Really? Mondo are currently paying for the prepaid cards, and more to load them through the app. This is probably around 2% ? So 20k cost for this? Maybe I am wrong, but I can't see how else the card gets loaded by a free payment.

You are right, the barclays accelerator is great. And similar incubators and schemes are opening up.

I still think it's pretty clear that innovation is coming from the outside.


>- Paypal in 1999?

Whaaa? The paypal-to-paypal part is instant. Getting the money into a US bank account usually is not. It's still the case in the US that there is no easy and reliable way to instantly get money that's in your account to appear in your friend's account. (There are some instant transfer services, but they don't work between any two US bank accounts.)


- Paypal in 1999?

Didn't know they were free in 1999. It doesn't look like banks will start charging for transfers though, it's certainly not free to get customers. It can also be withdrawn as cash immediately as its received ;), even today Paypal takes a bit of time to withdraw outside of the UK.

> Nutmeg

Not easy to do as it has to be a seperate entity. Im working on a startup like Nutmeg. Also the 2008 landscape changes in what Banks want to be makes them avoid this space. Investments are a bit investment bankingey for the ordinary person.

> Transferwise

These eat into their margins, why would they do that? They already have customers willing to pay more. Transferwise can't get everyone as an audience that most banks serve, though it will get some of them.

> Zopa

Banks are apparently participating in these marketplaces. Granted they haven't created any marketplaces, though.

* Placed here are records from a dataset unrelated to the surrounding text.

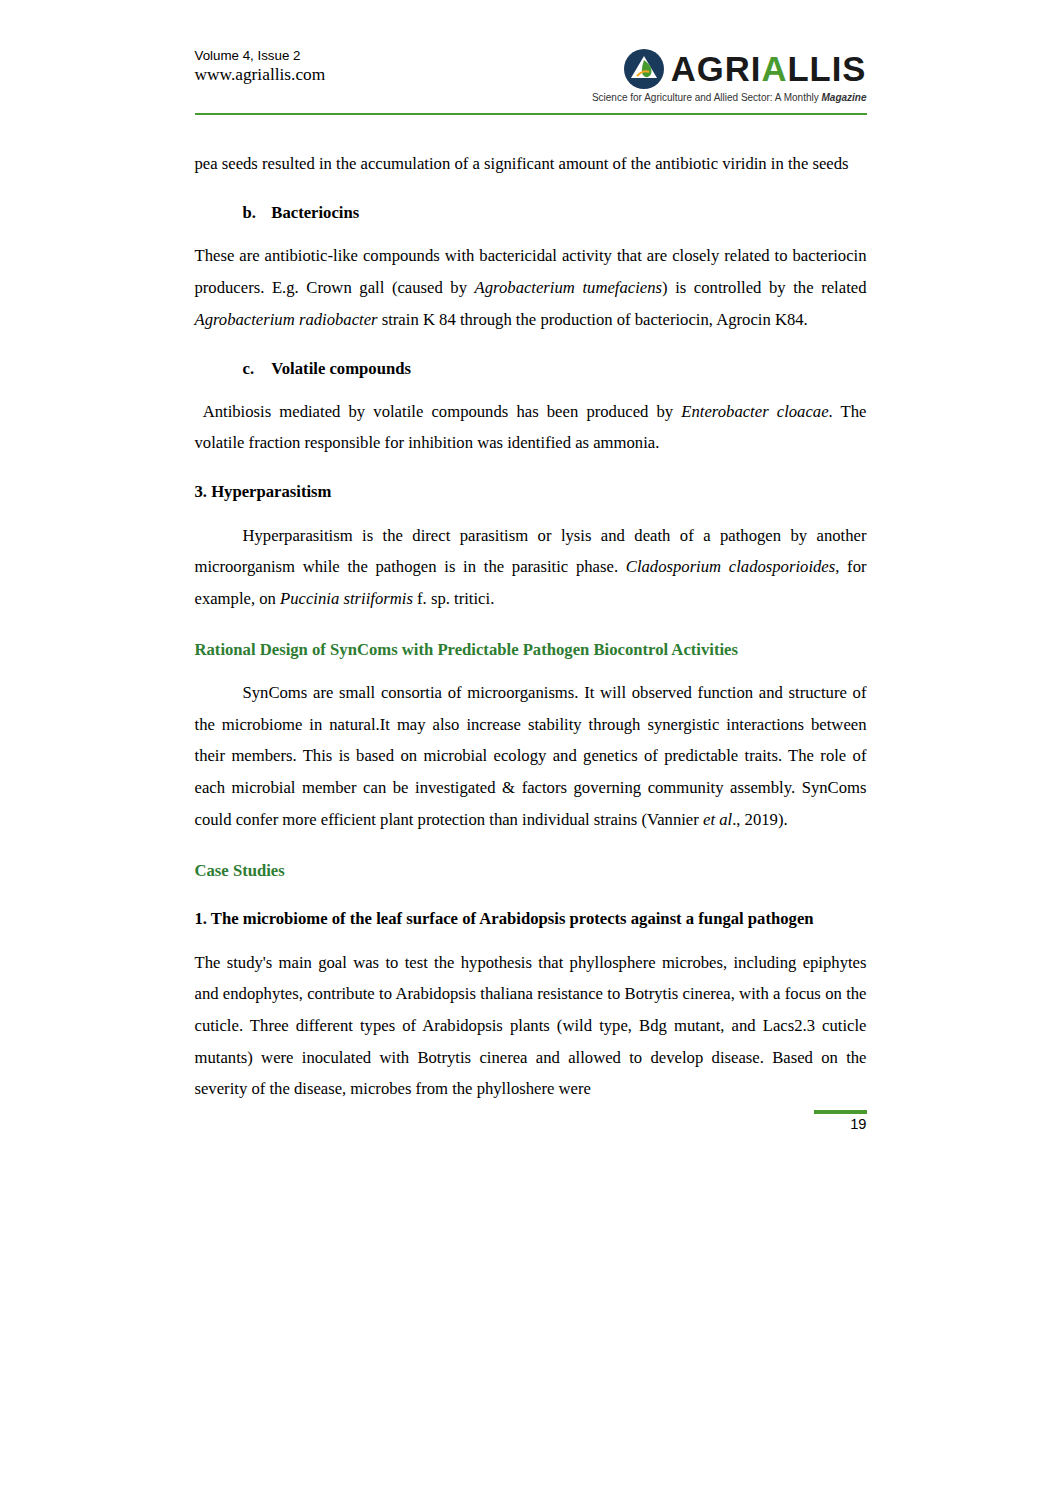Volume 4, Issue 2
www.agriallis.com
AGRI ALLIS
Science for Agriculture and Allied Sector: A Monthly Magazine
pea seeds resulted in the accumulation of a significant amount of the antibiotic viridin in the seeds
b. Bacteriocins
These are antibiotic-like compounds with bactericidal activity that are closely related to bacteriocin producers. E.g. Crown gall (caused by Agrobacterium tumefaciens) is controlled by the related Agrobacterium radiobacter strain K 84 through the production of bacteriocin, Agrocin K84.
c. Volatile compounds
Antibiosis mediated by volatile compounds has been produced by Enterobacter cloacae. The volatile fraction responsible for inhibition was identified as ammonia.
3. Hyperparasitism
Hyperparasitism is the direct parasitism or lysis and death of a pathogen by another microorganism while the pathogen is in the parasitic phase. Cladosporium cladosporioides, for example, on Puccinia striiformis f. sp. tritici.
Rational Design of SynComs with Predictable Pathogen Biocontrol Activities
SynComs are small consortia of microorganisms. It will observed function and structure of the microbiome in natural.It may also increase stability through synergistic interactions between their members. This is based on microbial ecology and genetics of predictable traits. The role of each microbial member can be investigated & factors governing community assembly. SynComs could confer more efficient plant protection than individual strains (Vannier et al., 2019).
Case Studies
1. The microbiome of the leaf surface of Arabidopsis protects against a fungal pathogen
The study's main goal was to test the hypothesis that phyllosphere microbes, including epiphytes and endophytes, contribute to Arabidopsis thaliana resistance to Botrytis cinerea, with a focus on the cuticle. Three different types of Arabidopsis plants (wild type, Bdg mutant, and Lacs2.3 cuticle mutants) were inoculated with Botrytis cinerea and allowed to develop disease. Based on the severity of the disease, microbes from the phylloshere were
19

> Yodlee supplies APIs already

The bank's API allows transfers, takes 1 second and doesn't need a username or password. No need for those token things either. Yodlee's big problem is they screen scrape (or use the banking api the bank provides which you can get without paying) and it can take up to 5 mins to do this.

They use OAuth so its like the 'login with facebook' type authentication where the authentication is delegated back to the bank.

Banks do innovate but they're interested in things that improve banking and focusing on that. They're not interested in the old pre 2008 model of banking.

Yeah thinking about the 1.5% fee thing they probably don't have that because its routed through Wirecard (German firm) and they've just put mondo branding on it.

I hardly think the banks are slow. I've lived in Australia, South Africa & Canada. By any measure the UK banks (except a few) are really quick in adapting to change. If ours are slow the ones there are Glacial.

I guess if you look at Fintech in breadth, the big players aren't interested in doing everything, just a handful of small things really well and very profitably. It's a bit harsh to say they're not doing enough faster by judging them against non banking startups.

I guess it seems like alot of these services are unbundling banks but it's just a handful like Transferwise. The 'core' banking features are hard to unbundle. I guess P2P lending is sort of a unbundle in a way but its at a different vertical.

To put it another way I guess: What are UK banks missing that is available elsewhere that would improve banking services (besides customer support), or even more generally?


Monese isn't a bank and neither is FFREES (they say so on their website)

> https://register.fca.org.uk/ShPo_firmdetailsPage?id=001b0000...

Mondo will offer banking services (lending via OD)


This is disingenuous, these aren't banks just UI.

They won't have a single branch either, unlike these others (or their parents). Apart from Atom they're the only ones like this.

Monese and FFREES aren't even banks by definition either.

I've been following Mondo for ages the only true bank like it is Atom & Starling. Starling isn't exactly in the same category though. Someone made a graphic to show the differences. Not sure if I can find that.